Top of EXCERPTED RECORDS
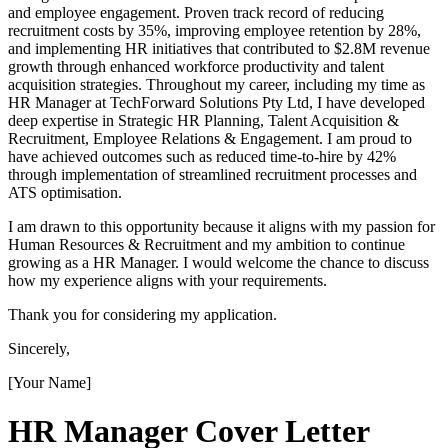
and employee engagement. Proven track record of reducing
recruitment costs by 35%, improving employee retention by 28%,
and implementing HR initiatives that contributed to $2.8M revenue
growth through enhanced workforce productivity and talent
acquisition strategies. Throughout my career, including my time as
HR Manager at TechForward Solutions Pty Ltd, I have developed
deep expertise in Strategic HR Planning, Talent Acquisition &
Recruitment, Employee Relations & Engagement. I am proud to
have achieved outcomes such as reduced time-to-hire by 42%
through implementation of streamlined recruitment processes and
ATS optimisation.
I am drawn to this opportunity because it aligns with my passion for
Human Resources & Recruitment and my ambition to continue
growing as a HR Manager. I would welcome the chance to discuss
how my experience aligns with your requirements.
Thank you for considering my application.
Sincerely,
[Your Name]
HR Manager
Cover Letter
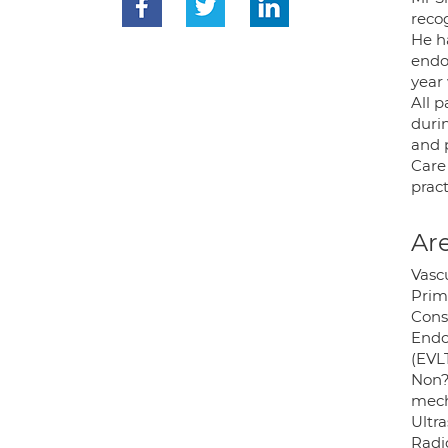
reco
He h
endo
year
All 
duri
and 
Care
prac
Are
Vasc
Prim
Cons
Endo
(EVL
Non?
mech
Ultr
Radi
Bottom of EXCERPTED RECORDS
ASSIGNMENT: Leave out the pictures and transcribe the entries above exactly.

FINAL ANSWER:
and employee engagement. Proven track record of reducing
recruitment costs by 35%, improving employee retention by 28%,
and implementing HR initiatives that contributed to $2.8M revenue
growth through enhanced workforce productivity and talent
acquisition strategies. Throughout my career, including my time as
HR Manager at TechForward Solutions Pty Ltd, I have developed
deep expertise in Strategic HR Planning, Talent Acquisition &
Recruitment, Employee Relations & Engagement. I am proud to
have achieved outcomes such as reduced time-to-hire by 42%
through implementation of streamlined recruitment processes and
ATS optimisation.
I am drawn to this opportunity because it aligns with my passion for
Human Resources & Recruitment and my ambition to continue
growing as a HR Manager. I would welcome the chance to discuss
how my experience aligns with your requirements.
Thank you for considering my application.
Sincerely,
[Your Name]
HR Manager
Cover Letter
reco
He h
endo
year
All 
duri
and 
Care
prac
Are
Vasc
Prim
Cons
Endo
(EVL
Non?
mech
Ultr
Radi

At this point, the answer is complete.